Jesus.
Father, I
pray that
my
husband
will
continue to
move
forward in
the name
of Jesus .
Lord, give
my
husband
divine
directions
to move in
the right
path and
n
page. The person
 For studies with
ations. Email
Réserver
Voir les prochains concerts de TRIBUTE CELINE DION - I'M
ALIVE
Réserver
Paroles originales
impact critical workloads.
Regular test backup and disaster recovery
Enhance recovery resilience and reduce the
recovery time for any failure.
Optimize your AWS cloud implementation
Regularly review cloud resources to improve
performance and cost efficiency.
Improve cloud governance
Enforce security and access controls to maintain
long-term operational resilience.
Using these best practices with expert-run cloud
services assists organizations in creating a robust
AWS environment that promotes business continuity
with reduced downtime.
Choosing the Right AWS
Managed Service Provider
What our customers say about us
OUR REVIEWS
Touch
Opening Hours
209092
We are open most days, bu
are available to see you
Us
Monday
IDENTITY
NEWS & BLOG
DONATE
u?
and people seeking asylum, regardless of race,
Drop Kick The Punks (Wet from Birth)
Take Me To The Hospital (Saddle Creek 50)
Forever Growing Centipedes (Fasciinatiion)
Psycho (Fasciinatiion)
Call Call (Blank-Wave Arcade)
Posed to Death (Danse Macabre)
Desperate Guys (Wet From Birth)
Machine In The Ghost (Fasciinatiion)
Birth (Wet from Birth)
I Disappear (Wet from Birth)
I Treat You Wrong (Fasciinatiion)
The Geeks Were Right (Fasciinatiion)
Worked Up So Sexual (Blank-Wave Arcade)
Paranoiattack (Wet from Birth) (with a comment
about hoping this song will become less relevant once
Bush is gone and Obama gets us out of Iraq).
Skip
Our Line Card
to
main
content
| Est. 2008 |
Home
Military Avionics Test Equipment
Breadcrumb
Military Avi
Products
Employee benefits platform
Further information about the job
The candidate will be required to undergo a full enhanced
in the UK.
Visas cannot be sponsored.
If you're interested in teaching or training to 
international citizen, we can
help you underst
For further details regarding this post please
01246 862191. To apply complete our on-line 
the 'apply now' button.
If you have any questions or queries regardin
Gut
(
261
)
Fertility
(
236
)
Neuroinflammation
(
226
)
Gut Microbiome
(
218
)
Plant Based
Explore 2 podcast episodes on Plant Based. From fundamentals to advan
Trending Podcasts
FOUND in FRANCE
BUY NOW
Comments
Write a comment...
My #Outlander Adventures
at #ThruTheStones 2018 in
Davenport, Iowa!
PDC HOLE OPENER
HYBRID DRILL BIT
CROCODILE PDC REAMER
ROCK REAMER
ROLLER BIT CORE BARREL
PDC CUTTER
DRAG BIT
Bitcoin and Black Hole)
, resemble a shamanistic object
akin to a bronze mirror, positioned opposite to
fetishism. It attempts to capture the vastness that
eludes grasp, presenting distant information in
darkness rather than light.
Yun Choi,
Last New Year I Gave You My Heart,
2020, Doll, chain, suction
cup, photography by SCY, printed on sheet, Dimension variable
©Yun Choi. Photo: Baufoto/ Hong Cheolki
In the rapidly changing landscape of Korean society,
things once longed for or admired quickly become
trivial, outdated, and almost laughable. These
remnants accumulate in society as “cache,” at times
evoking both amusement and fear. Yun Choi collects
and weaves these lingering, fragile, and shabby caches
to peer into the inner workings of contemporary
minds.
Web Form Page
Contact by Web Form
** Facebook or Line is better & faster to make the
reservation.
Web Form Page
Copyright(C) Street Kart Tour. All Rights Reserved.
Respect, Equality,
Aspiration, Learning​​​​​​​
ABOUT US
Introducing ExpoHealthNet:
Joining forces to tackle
═══
Wherever a line in the records contains the word "resilience", copy that line.

• **TASK OUTPUT**
Enhance recovery resilience and reduce the
long-term operational resilience.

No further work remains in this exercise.